Azizou Issa, Ministre béninois de l'Agriculture |
Matinée du mois de
juillet à Godomey, l’une des sorties de la ville de Cotonou (Bénin). Marc, la
trentaine environ, est sous la baraque qui lui sert d’atelier et qu’il a
aménagé avec du bois et quelques feuilles de tôles. En effet, il est un
mécanicien spécialisé dans la réparation des motocyclettes. A un pas de lui, se
trouve un panneau publicitaire. Il y a quelques semaines de cela, on pouvait
encore y lire le message suivant : « Organisme
génétiquement modifié (Ogm) : la solution qui devient problèmes.
Soyons vigilants. ». Interrogé quant au fait de savoir s’il
connaissait l’objet de cette affiche, il déclare n’en avoir aucune idée. Mais,
ajoute t-il, « ces dernières
semaines, beaucoup d’usagers de la route qui empruntent la voie pavée qui passe
devant mon atelier se sont arrêtés pour lire l’affiche ». Cette ignorance
de Marc concernant la situation des Organismes génétiquement modifiés (Ogm) au
Bénin, reflète-t-elle l’état de l’opinion publique ? Cette campagne
d’affiche pour laquelle plusieurs panneaux publicitaires de Cotonou
ont été mis à contribution, a été lancée par la Coalition de veille Ogm au
Bénin et Grain, qui militent contre les Ogm dans le pays.
+--
## Exercices
a. Dans l'extrait sur la campagne d'affichage au Bénin, quel est le métier de Marc ?
b. Recopiez à l'identique le passage de l'extrait sur la campagne d'affichage au Bénin, depuis « Azizou Issa, Ministre » jusqu'à « qui devient problèmes. ».

## Données
+--
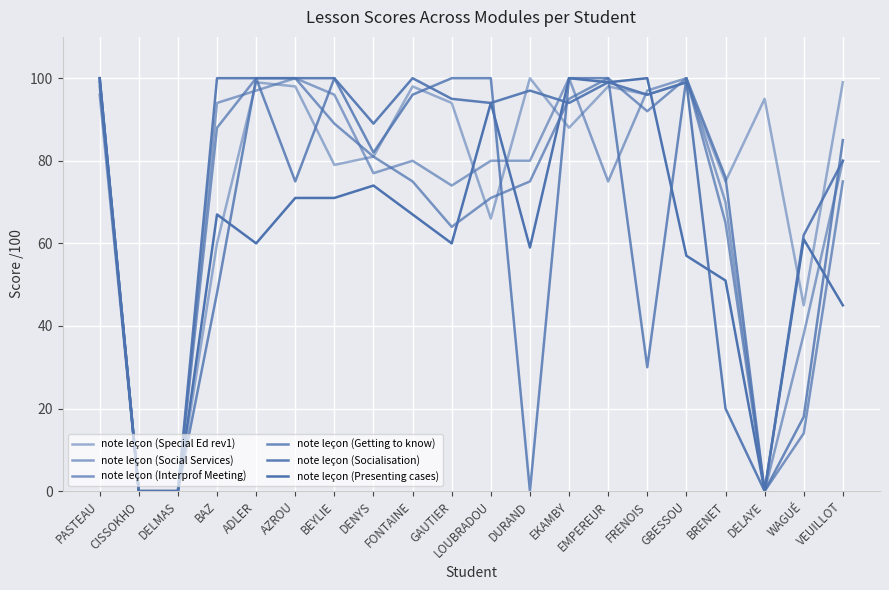

Does the chart display data point markers on the line(s)?

No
+--
## Corrigé des exercices
a. Marc est mécanicien, spécialisé dans la réparation des motocyclettes.

b.
Azizou Issa, Ministre béninois de l'Agriculture |
Matinée du mois de
juillet à Godomey, l’une des sorties de la ville de Cotonou (Bénin). Marc, la
trentaine environ, est sous la baraque qui lui sert d’atelier et qu’il a
aménagé avec du bois et quelques feuilles de tôles. En effet, il est un
mécanicien spécialisé dans la réparation des motocyclettes. A un pas de lui, se
trouve un panneau publicitaire. Il y a quelques semaines de cela, on pouvait
encore y lire le message suivant : « Organisme
génétiquement modifié (Ogm) : la solution qui devient problèmes.